任务要求 -
逐字引用下列数据中的一段，这一段以含有“common name: Barley leaf rust”的那一行开头，以含有“genus: Zonotrichia”的那一行结尾，首尾两行均包括在内。

数据行 -
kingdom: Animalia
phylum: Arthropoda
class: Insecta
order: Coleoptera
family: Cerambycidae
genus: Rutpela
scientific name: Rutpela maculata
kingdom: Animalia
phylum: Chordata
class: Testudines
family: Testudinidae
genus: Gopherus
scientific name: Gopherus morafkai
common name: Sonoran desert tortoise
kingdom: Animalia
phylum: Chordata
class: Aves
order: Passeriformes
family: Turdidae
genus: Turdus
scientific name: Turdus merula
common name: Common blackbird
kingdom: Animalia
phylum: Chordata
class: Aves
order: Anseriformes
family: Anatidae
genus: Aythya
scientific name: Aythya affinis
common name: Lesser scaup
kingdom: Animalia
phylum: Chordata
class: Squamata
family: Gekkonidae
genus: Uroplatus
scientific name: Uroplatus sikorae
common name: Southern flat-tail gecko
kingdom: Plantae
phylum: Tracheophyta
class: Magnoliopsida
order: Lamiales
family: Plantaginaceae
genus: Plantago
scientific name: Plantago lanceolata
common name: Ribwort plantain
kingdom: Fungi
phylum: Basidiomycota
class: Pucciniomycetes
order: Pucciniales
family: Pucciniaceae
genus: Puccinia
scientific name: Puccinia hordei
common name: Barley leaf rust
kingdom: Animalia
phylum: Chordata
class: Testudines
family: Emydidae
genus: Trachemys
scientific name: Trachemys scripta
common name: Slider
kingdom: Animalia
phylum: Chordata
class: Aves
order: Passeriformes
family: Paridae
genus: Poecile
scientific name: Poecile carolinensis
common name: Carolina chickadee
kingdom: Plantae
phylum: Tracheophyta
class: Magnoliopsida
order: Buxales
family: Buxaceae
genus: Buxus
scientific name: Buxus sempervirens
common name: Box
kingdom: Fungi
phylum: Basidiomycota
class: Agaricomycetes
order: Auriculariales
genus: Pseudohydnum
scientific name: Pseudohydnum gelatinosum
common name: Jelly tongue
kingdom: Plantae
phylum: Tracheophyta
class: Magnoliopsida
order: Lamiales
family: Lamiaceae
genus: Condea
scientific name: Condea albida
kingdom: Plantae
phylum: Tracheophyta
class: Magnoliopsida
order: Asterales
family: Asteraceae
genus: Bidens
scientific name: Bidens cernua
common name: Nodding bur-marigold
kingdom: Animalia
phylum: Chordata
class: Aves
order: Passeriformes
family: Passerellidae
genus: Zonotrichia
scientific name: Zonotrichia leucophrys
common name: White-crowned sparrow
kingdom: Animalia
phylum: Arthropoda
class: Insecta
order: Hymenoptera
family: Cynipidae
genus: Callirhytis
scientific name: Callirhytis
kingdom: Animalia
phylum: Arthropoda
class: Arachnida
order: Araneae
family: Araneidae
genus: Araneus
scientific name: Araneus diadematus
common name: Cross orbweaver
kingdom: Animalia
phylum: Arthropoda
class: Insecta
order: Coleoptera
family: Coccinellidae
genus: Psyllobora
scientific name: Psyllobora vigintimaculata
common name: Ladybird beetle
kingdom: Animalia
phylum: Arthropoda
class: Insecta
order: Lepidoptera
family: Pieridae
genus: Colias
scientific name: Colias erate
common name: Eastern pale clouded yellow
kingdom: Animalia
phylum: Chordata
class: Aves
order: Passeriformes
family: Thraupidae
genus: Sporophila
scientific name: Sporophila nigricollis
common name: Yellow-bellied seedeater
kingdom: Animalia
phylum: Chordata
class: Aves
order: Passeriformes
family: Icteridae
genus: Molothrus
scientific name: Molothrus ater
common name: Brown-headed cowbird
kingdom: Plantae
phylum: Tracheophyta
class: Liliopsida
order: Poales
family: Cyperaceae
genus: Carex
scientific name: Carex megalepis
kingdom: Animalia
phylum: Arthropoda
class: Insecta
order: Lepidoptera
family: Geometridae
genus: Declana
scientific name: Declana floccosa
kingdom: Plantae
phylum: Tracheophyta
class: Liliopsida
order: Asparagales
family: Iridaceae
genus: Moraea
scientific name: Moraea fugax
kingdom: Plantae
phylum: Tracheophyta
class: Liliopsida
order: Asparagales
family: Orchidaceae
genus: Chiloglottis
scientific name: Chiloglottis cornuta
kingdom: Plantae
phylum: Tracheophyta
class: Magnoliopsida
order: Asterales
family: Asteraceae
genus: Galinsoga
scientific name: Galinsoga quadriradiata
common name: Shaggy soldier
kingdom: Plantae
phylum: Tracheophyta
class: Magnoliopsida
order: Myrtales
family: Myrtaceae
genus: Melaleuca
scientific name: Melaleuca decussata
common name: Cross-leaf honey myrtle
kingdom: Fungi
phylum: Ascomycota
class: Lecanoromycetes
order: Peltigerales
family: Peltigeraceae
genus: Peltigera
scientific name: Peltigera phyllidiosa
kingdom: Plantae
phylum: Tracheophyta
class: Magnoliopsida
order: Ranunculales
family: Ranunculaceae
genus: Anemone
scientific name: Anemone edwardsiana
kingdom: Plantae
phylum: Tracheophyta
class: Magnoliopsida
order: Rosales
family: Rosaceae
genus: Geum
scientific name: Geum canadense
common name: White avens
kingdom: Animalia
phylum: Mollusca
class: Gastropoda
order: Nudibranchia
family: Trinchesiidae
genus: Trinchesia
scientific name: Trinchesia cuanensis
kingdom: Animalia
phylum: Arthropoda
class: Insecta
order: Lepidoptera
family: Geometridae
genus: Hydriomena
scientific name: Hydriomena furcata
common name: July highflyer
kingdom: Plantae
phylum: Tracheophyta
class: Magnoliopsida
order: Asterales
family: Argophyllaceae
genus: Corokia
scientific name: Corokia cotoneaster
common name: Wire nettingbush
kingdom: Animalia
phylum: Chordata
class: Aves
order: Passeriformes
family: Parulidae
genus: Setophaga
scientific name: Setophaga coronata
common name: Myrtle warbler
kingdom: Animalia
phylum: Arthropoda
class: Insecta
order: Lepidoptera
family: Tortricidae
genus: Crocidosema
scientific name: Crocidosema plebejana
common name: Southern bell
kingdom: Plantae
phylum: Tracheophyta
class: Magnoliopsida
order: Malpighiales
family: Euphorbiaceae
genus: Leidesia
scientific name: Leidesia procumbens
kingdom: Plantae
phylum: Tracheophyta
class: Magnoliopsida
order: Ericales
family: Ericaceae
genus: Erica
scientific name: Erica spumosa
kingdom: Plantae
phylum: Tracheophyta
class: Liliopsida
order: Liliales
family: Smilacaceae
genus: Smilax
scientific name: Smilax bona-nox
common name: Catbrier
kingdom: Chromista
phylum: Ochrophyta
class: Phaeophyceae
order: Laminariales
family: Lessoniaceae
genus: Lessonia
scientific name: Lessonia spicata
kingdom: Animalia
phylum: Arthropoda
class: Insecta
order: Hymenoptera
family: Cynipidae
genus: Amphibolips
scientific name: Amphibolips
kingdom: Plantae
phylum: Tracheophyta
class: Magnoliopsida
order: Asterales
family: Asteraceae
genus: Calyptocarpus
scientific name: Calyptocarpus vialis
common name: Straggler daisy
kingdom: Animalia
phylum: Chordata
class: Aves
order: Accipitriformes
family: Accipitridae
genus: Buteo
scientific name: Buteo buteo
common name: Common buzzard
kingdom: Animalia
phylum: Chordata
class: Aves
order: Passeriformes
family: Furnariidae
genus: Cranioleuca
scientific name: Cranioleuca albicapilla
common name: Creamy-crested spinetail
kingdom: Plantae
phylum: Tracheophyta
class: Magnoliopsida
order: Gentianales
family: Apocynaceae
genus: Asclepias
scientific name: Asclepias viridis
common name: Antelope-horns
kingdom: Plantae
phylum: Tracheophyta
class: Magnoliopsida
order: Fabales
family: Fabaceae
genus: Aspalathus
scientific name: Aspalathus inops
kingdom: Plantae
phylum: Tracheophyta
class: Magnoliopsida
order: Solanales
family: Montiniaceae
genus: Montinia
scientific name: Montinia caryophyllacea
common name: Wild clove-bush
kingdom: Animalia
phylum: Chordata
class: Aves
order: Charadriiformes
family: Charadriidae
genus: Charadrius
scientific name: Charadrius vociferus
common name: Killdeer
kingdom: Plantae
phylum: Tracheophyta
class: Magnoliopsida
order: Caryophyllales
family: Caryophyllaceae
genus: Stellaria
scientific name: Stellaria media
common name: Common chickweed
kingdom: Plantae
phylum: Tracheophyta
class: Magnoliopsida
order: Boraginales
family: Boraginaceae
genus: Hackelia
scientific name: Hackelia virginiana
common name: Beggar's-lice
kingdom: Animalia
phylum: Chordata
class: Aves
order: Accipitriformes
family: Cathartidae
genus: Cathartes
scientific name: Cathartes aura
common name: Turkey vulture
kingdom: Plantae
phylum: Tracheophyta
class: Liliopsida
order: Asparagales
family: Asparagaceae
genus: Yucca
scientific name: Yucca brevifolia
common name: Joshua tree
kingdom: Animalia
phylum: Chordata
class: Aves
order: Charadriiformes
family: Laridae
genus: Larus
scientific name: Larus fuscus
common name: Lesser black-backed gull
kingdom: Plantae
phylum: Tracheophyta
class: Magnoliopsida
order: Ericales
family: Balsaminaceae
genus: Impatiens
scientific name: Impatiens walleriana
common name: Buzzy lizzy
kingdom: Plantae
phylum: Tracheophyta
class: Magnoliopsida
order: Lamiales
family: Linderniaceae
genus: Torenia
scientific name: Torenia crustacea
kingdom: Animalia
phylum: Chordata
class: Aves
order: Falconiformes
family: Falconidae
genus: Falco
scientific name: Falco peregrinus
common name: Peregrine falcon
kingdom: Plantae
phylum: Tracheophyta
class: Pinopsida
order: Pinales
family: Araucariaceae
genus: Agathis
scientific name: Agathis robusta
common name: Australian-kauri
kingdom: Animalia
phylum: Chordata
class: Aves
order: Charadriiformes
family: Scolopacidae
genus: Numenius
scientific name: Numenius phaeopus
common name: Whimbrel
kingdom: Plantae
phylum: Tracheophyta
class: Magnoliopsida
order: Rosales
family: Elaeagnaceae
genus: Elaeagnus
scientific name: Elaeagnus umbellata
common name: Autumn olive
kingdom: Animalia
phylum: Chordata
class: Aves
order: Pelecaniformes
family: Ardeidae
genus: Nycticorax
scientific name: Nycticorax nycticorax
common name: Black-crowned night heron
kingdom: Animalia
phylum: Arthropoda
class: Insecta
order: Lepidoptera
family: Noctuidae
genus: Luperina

本题答案 -
common name: Barley leaf rust
kingdom: Animalia
phylum: Chordata
class: Testudines
family: Emydidae
genus: Trachemys
scientific name: Trachemys scripta
common name: Slider
kingdom: Animalia
phylum: Chordata
class: Aves
order: Passeriformes
family: Paridae
genus: Poecile
scientific name: Poecile carolinensis
common name: Carolina chickadee
kingdom: Plantae
phylum: Tracheophyta
class: Magnoliopsida
order: Buxales
family: Buxaceae
genus: Buxus
scientific name: Buxus sempervirens
common name: Box
kingdom: Fungi
phylum: Basidiomycota
class: Agaricomycetes
order: Auriculariales
genus: Pseudohydnum
scientific name: Pseudohydnum gelatinosum
common name: Jelly tongue
kingdom: Plantae
phylum: Tracheophyta
class: Magnoliopsida
order: Lamiales
family: Lamiaceae
genus: Condea
scientific name: Condea albida
kingdom: Plantae
phylum: Tracheophyta
class: Magnoliopsida
order: Asterales
family: Asteraceae
genus: Bidens
scientific name: Bidens cernua
common name: Nodding bur-marigold
kingdom: Animalia
phylum: Chordata
class: Aves
order: Passeriformes
family: Passerellidae
genus: Zonotrichia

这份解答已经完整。